- The Washington Times - Thursday, November 7, 2002

A half-hour before his retirement news conference at DeMatha High School, Morgan Wootten sat in his surprisingly small office above the banner-festooned gym named in his honor and chatted up an old friend. In the old days, he would have sported a crew cut and a cigar, but these are more enlightened times sartorially and medically. So he smiled and gabbed away and let the cliches flow.

"All good things come to an end." "You have to know when to hold 'em and know when to fold 'em." "In the Book of Ecclesiastes, it says there is a time for every purpose under heaven."

Over the years, Morgan sometimes seemed to have more cliches than you can shake a stick at, but I've never minded. The guy was so sincere in fact, he reeks sincerity that it was hard to get mad when he described an opponent with a 5-15 record as "a really tough team that will give us a lot of trouble." And he deserves at least partial credit for never having informed a sportswriter that "we play them one at a time," even if his Stags did.

Speaking of cliches, there isn't very much original to say when someone like Morgan retires. Wonderful coach, good person, God-fearing man that's about it. When a person is a real jerk, that's what inspires innovation. If you don't believe me, ask Bobby Knight to show you some of his clippings.

Yet, I'd take another Morgan Wootten any day, if we were lucky enough to have one appear in our lifetime. Of all the coaches I've encountered over nearly five decades at this racket, I respect Morgan as much as anyone. You have to respect him, for a lot of reasons. Not the least of which is his instruction to players over the years to prioritize in this order: (1) God, (2) family, (3) school, (4) basketball.

True, we've been hearing this sort of thing from coaches since James Naismith finished the last couple of peaches and said, "Gee, I wonder what I can do with the dratted baskets." The difference is that Morgan means it.

A few years ago, in 1996, we almost lost him when his liver became so diseased that his life hung in the balance before a donor was found. Leaving the hospital after surgery, he was so gaunt that he still shudders when recalling that time. Yet a few months later, he was back at basketball practice. And a few weeks after that, he was winning games again.

Two years ago, he became only the third prep coach elected to the Naismith Basketball Hall of Fame, after being presented by no less a basketball icon than Red Auerbach. The third prep coach? If he was third, the first two must have held the baskets for Naismith.

Every DeMatha senior who played for Morgan has gotten a college basketball scholarship, and one of them told me some years ago, "If you think he's a good basketball coach, you ought to see him teach World History."
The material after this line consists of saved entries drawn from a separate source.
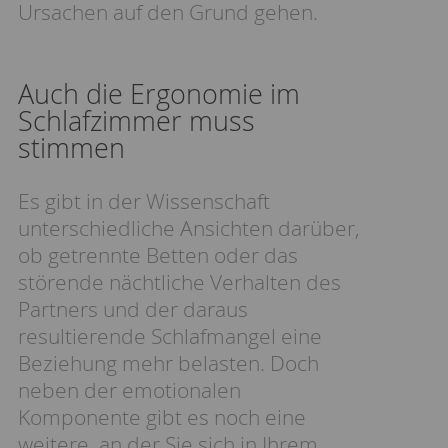
Ursachen auf den Grund gehen.
Auch die Ergonomie im
Schlafzimmer muss
stimmen
Es gibt in der Wissenschaft
unterschiedliche Ansichten darüber,
ob getrennte Betten oder das
störende nächtliche Verhalten des
Partners und der daraus
resultierende Schlafmangel eine
Beziehung mehr belasten. Doch
neben der emotionalen
Komponente gibt es noch eine
weitere, an der Sie sich in Ihrem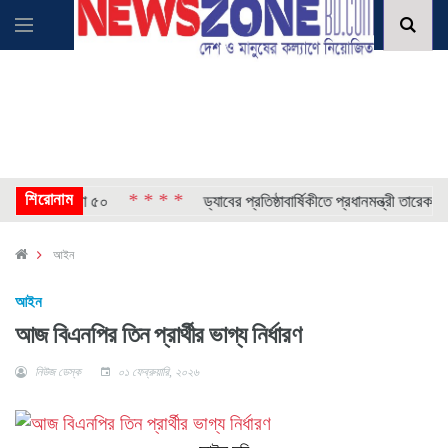
শিরোনাম
* * * *
প্তার, মামলা ৫০
ড্যাবের প্রতিষ্ঠাবার্ষিকীতে প্রধানমন্ত্রী তারেক রহমান
আইন
আইন
আজ বিএনপির তিন প্রার্থীর ভাগ্য নির্ধারণ
নিউজ ডেস্ক
০১ ফেব্রুয়ারি, ২০২৬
When people ask him to list all the college and pro basketball stars he has turned out the Adrian Dantleys, Kenny Carrs, Danny Ferrys, et al Morgan is likely to mention instead some of the doctors and lawyers he has taught.

"That's the biggest thrill of all to see the progress kids make after basketball," he said. "Basketball is just a tool to a better life. You've got to use it; you can't let it use you."



Pretty wonderful?

That, too.

And humble. One day when he was complaining mildly about a piece I had written in the Washington Star, I told him he wasn't such a big shot. Besides, I added, the three most commonly misspelled names in local high school sports were Cardozo, Spingarn and Wootten.

Morgan didn't miss a beat. "I'm honored to be in their company," he said of the two D.C. public schools.

In explaining his decision yesterday, Morgan repeated several times that he wanted to depart at a time when the program was in good shape. With a strong team returning (is there any other kind at DeMatha?) and two fine assistants in Mike Jones and Neal Murphy, apparently he felt the time was now.

I didn't get a chance to talk yesterday with Jones, who will be the interim coach this season, but I don't envy the position he's in. Just think: If the Stags go, say, 25-10, it will be a bad season. Can any new coach successfully replace a legend? Ask Dave Lewis, who faces long odds in making Detroit hockey fans forget Scotty Bowman. Ask Richie Petitbon, Phil Bengtson or Tim Floyd.

I'm gonna miss Morgan, even though I've never had the pleasure of working with him day after day. And in case you're wondering why I've called him by his first name all the way through this column, it's because he's my friend. Only a friend would pull something like he did on me one day at Ledo's restaurant telling the waitress not to serve me because I couldn't hold my beer. Thanks a lot.

Morgan made only one mistake during the news conference, when he described the occasion as "a great day for DeMatha basketball." Nice try at spinning, pal.

In truth, it was a sad day for basketball at DeMatha and around the globe. The great ones don't come along that often.